Task to complete: Transcribe the lines of the records starting with the one that has "STILL ALIVEの活動がなくなって充電期間" in it and ending with the last, and transcribe nothing else.

Source information:

***

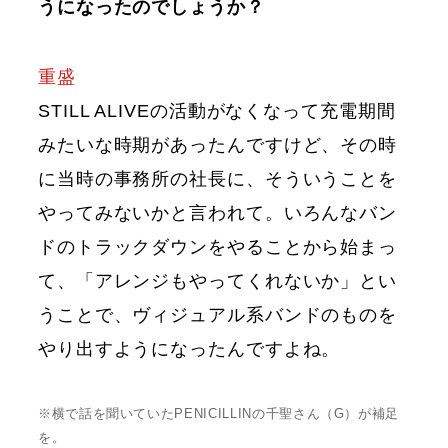
うになったのでしょうか？
重盛
STILL ALIVEの活動がなくなって充電期間
みたいな時期があったんですけど、その時
に当時の事務所の社長に、そういうことを
やってみないかと言われて。いろんなバン
ドのトラックダウンをやることから始まっ
て、「アレンジもやってくれないか」とい
うことで、ヴィジュアル系バンドのものを
やり出すようになったんですよね。
※横で話を聞いていたPENICILLINの千聖さん（G）が補足
を。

***

Problem solution:
STILL ALIVEの活動がなくなって充電期間
みたいな時期があったんですけど、その時
に当時の事務所の社長に、そういうことを
やってみないかと言われて。いろんなバン
ドのトラックダウンをやることから始まっ
て、「アレンジもやってくれないか」とい
うことで、ヴィジュアル系バンドのものを
やり出すようになったんですよね。
※横で話を聞いていたPENICILLINの千聖さん（G）が補足
を。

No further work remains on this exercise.